Tra i grandi protagonisti del movimento c’è William Dandjinou, a parere di Sighel fortissimo, ma non un dominatore: “Quest’anno ha dimostrato di essere il più forte, quando è in forma è dura. Batterlo a Montreal il secondo weekend si poteva fare, ma ha vinto lui. Ma fuori dal suo schema va in pappa, nei 1000 ha provato ad andare davanti, lo hanno bloccato e non ci ha capito più nulla, non è riuscito a tirarsi fuori. I 1000 e 1500 li ha dominati, ma per me non è un dominatore. L’anno scorso ha battagliato con Park, quest’anno siamo partiti con Cina e Corea che pensavano agli Asian Games, anche perché Park se non faceva oro non sarebbe potuto neanche qualificarsi alle Olimpiadi perché sarebbe dovuto andare a fare il militare, solo vincendo ha avuto l’esenzione. Corea e Cina erano sottotono all’inizio. William nella prima parte ha sfoggiato un grande livello, ma quando tutti sono in forma uguale non è dominante o superiore. Per me dominante era Wu Dajing nel 2018. E’ il più forte, non lo metto in dubbio. Ma vincere una cosa, dominare è un’altra”.
Ma quanto si sente lontano Sighel dal canadese? Nella prima settimana in Corea un pochino, meno nella seconda, però al momento si può superare, non è quello di Montrèal né quello che c’era in Asia. Ha tanta sicurezza, gli altri lo temono così tanto che a volte manco ci provano ad attaccarlo, facendo un po’ il suo gioco. I cartellini gialli che ha sono pesanti, quelli nei 500 è stata una casualità perché il giapponese ha allargato l’entrata per difendersi sull’olandese, lui si è ritrovato nella sua traiettoria. Ne ha presi comunque due, due gialli in un weekend significa rosso, infatti la staffetta non l’ha gareggiata. Ora la commissione si deve riunire per capire se deve saltare una gara; non credo succederà, ma sono cose che comunque ti condizionano”.
Il nativo di Trento ha poi parlato nuovamente delle sorelle Velzeboer, rimarcando la loro formazione nello short track: “Loro sono improntate sullo short track, hanno fatto solo quello secondo me. Io ho fatto qualcosa in pista lunga e non le ho mai viste, se l’hanno fatta, significa che ne hanno fatta poca. Vengono da una squadra di Utrecht dove hanno tirato fuori una serie di campioni. Quindi loro lo fanno da sempre e vengono da un club che ha alzato tanto il livello, il traino della nostra generazione”.

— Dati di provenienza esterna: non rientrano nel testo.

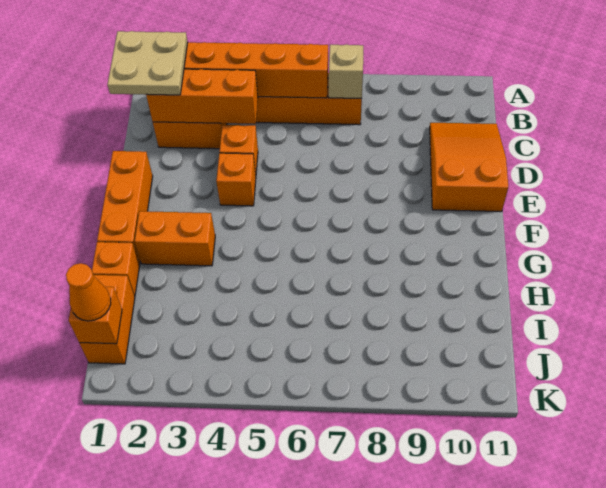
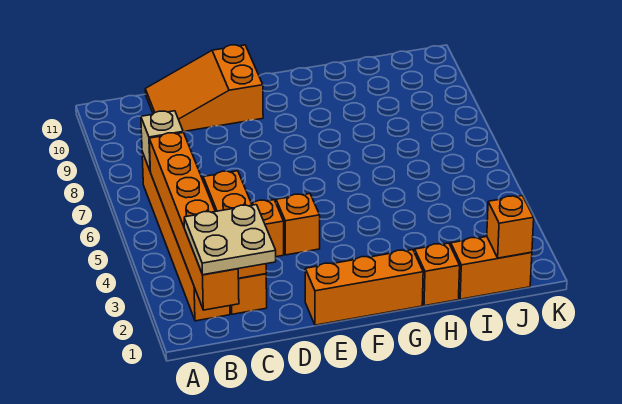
orange brick G2:G3 level 1 -> none
orange cone J1 level 3 -> none

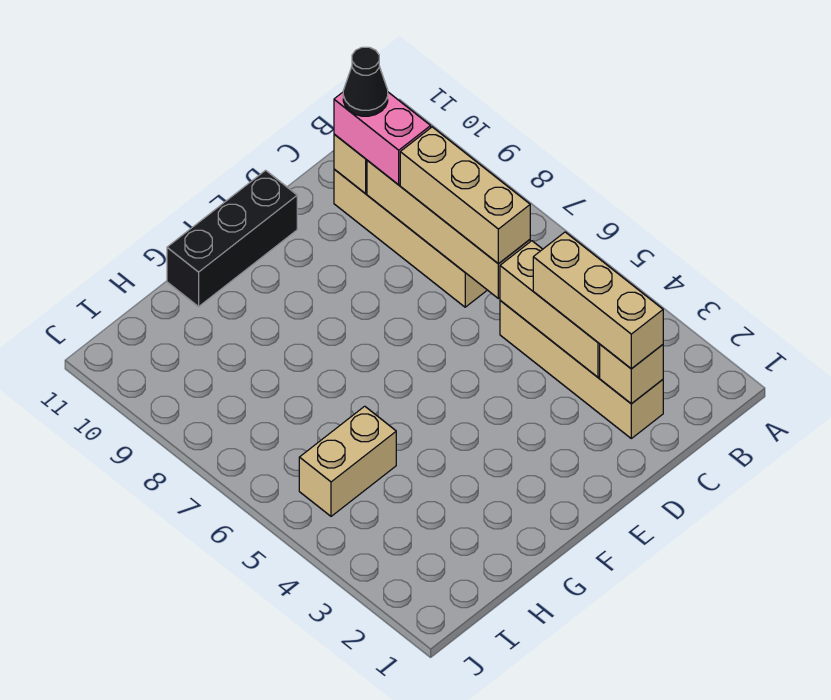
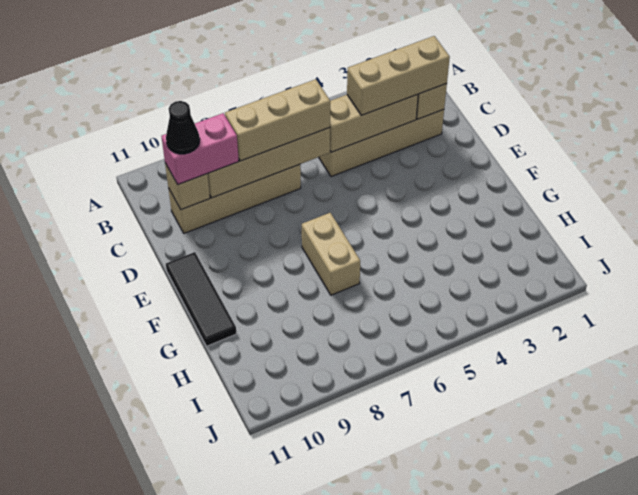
black brick E11:G11 level 1 -> black tile E11:G11 level 1
tan brick H5:I5 level 1 -> tan brick F7:G7 level 1

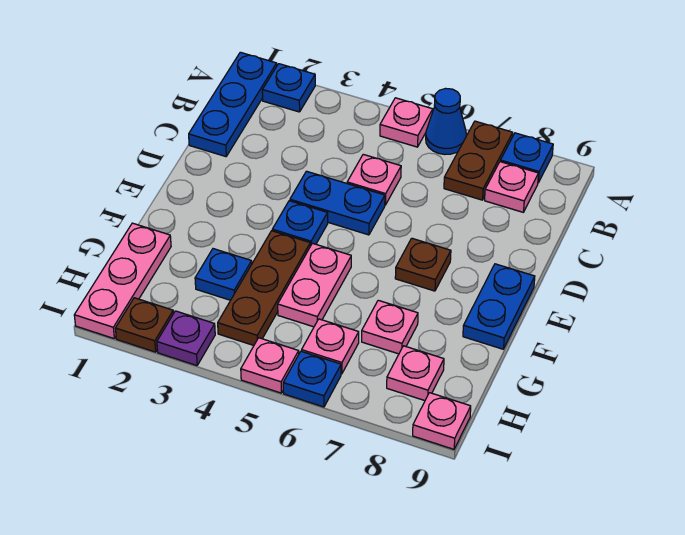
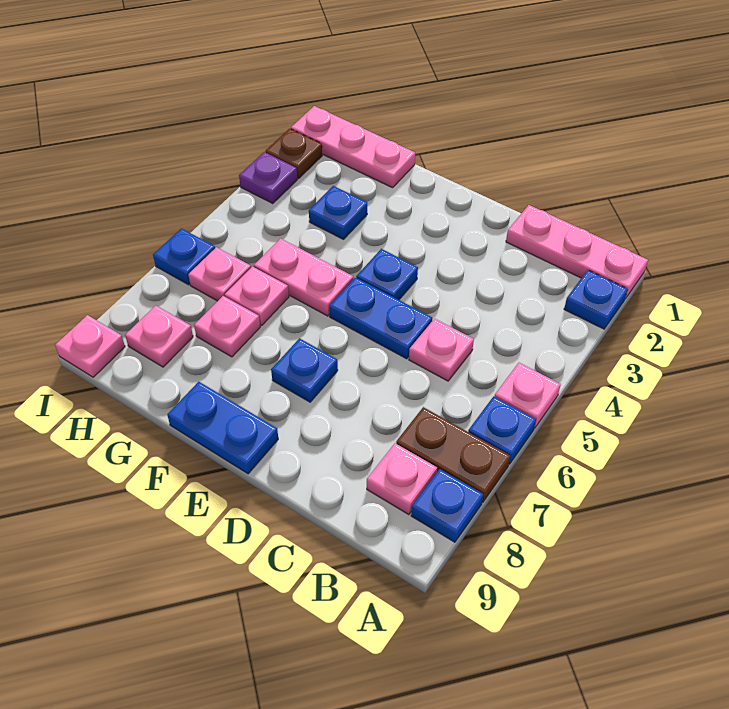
blue plate A1:C1 level 1 -> pink plate A1:C1 level 1
blue cone A6 level 1 -> blue plate A6 level 1
blue plate D4:D5 level 1 -> blue plate D5:E5 level 1
brown plate E7 level 1 -> blue plate E7 level 1
brown plate F4:H4 level 1 -> none
pink plate I5 level 1 -> pink plate G6 level 1

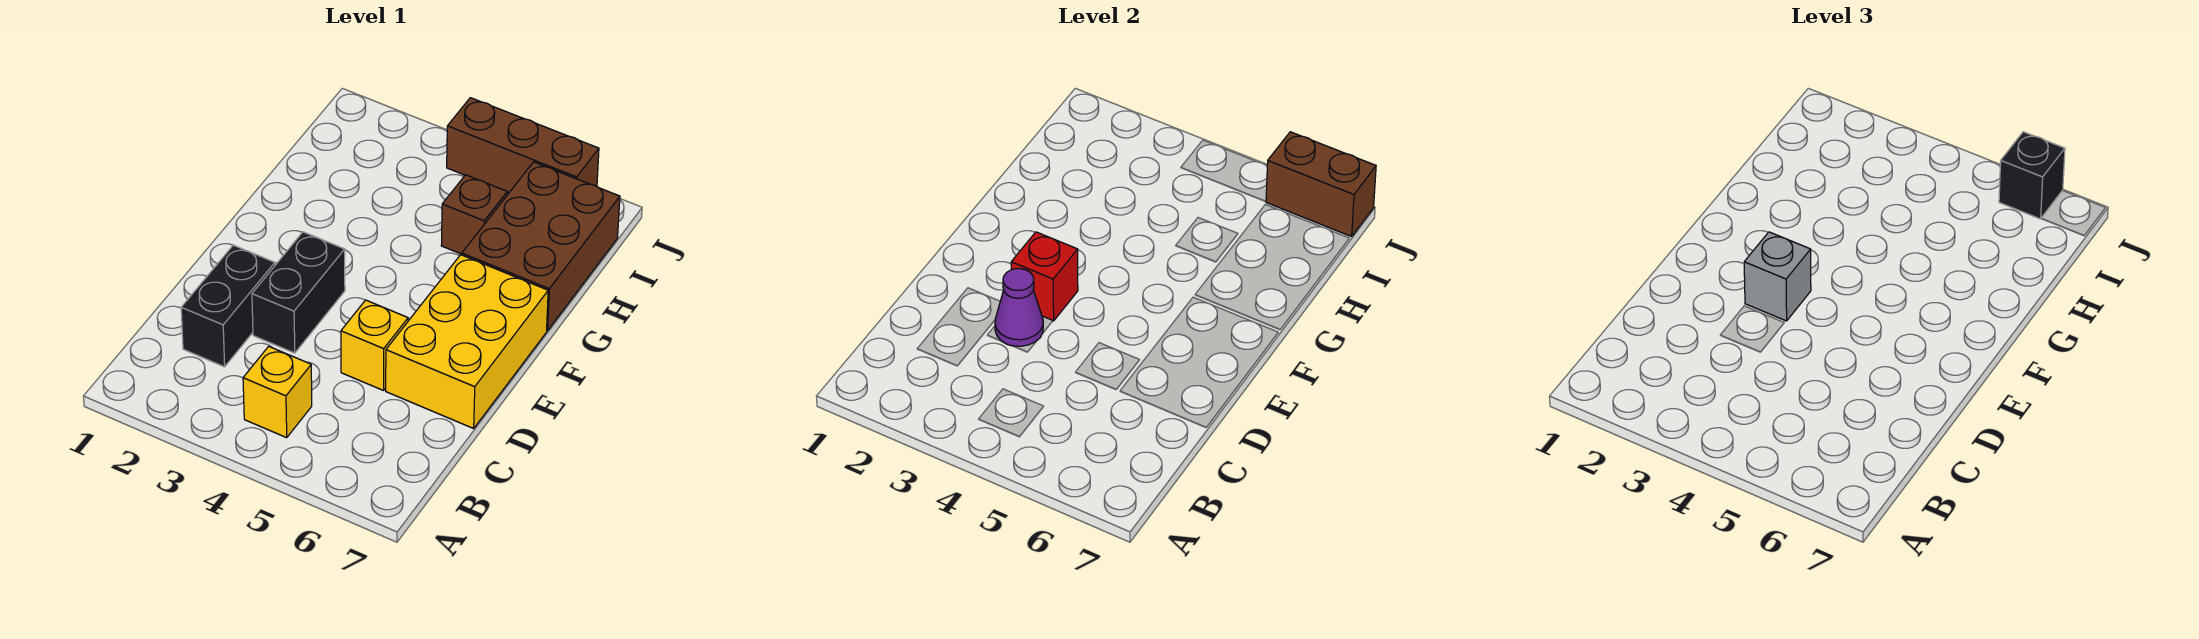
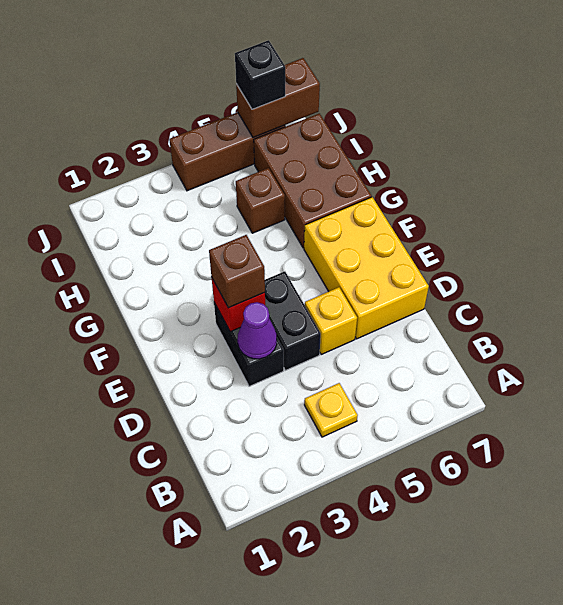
yellow brick B4 level 1 -> yellow plate B4 level 1
black brick C2:D2 level 1 -> black brick D4:E4 level 1
grey brick E3 level 3 -> brown brick E3 level 3

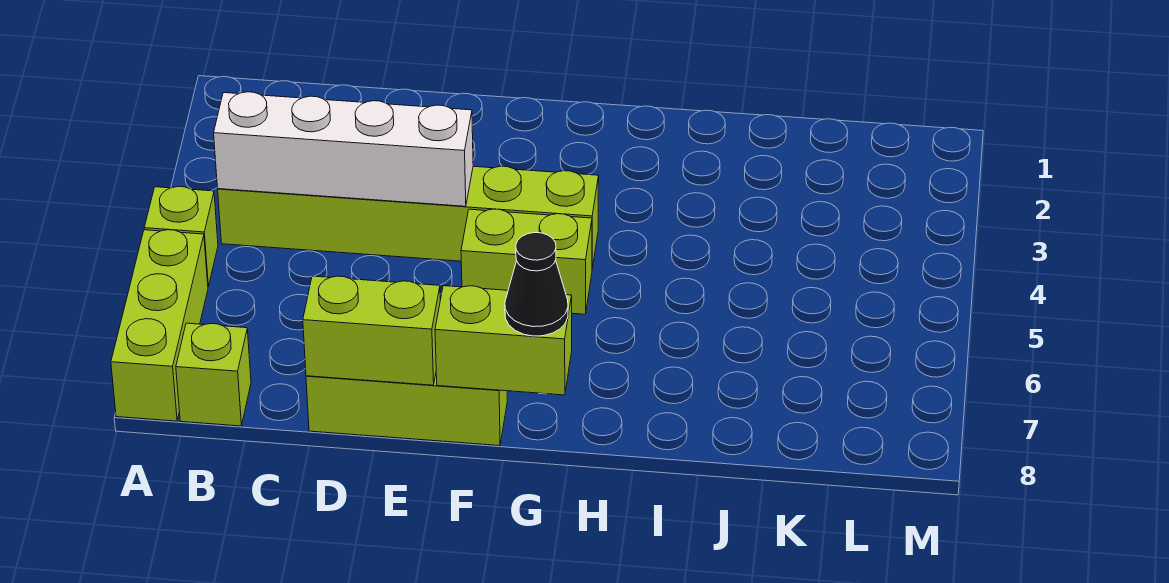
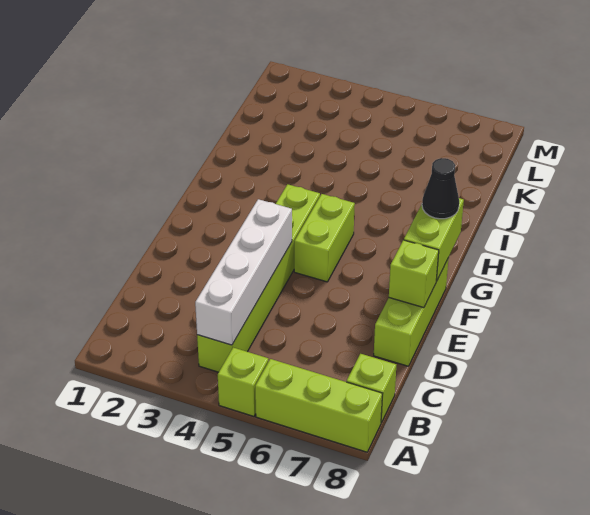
lime brick D8:E8 level 2 -> lime brick E8 level 2

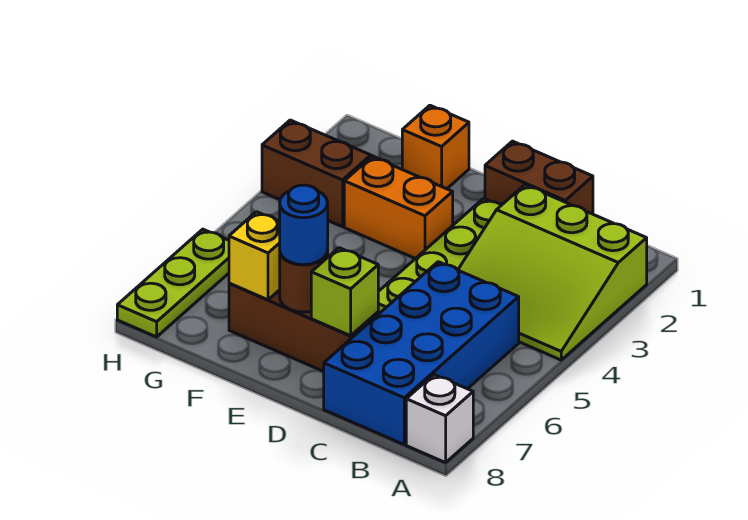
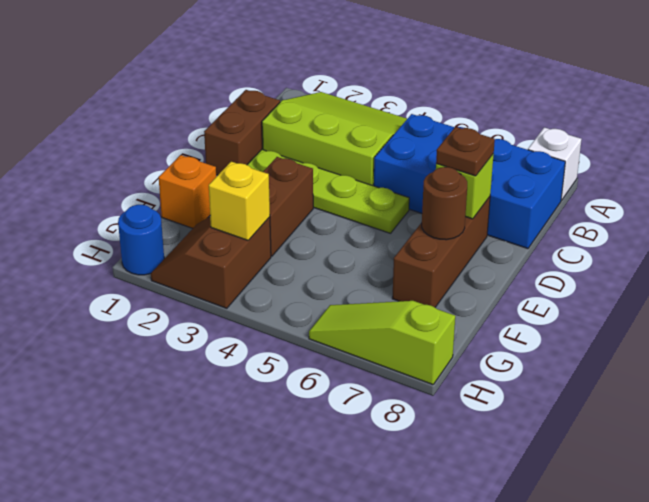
lime slope A2:C4 level 1 top 2 -> lime slope A2:C4 level 1 top C
none -> brown plate D7 level 3
orange brick E3:F3 level 1 -> brown brick E3:F3 level 1
blue round brick E7 level 3 -> blue round brick H1 level 1
yellow brick F7 level 2 -> yellow brick G3 level 2
lime plate H6:H8 level 1 -> lime slope H6:H8 level 1 top 8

Infine, non poteva mancare una domanda sulle ambizioni in vista di Milano Cortina 2026: “A Pechino non avevo nulla da perdere, avevo quella libertà mentale che è invece un vantaggio rispetto a chi è consapevole di potersi giocare qualcosa. L’approccio è diverso. Posso trarre vantaggio dal calendario. Nel 2022 pensavo di patirlo, invece non è andata così. Mentalmente però ti schianta tra attenzione mediatica, pressione. Stai in ballo dieci giorni in una bolla dove sei bombardato da una parte e dell’altra. Ma fisicamente non mi dispiace. E’ importante non mollare e tenere i nervi saldi per 10 giorni; mi chiedono sempre di Milano Cortina, io vado lì per provare a vincere la medaglia, inutile dare risposte ipocrite. Mi sento responsabile di me stesso e ovviamente l’approccio mentale fa la differenza, a Pechino ero libero. Magari faccio tre qualificazioni, tre penalty, tre cadute ed è finita. Le Olimpiadi sono così“.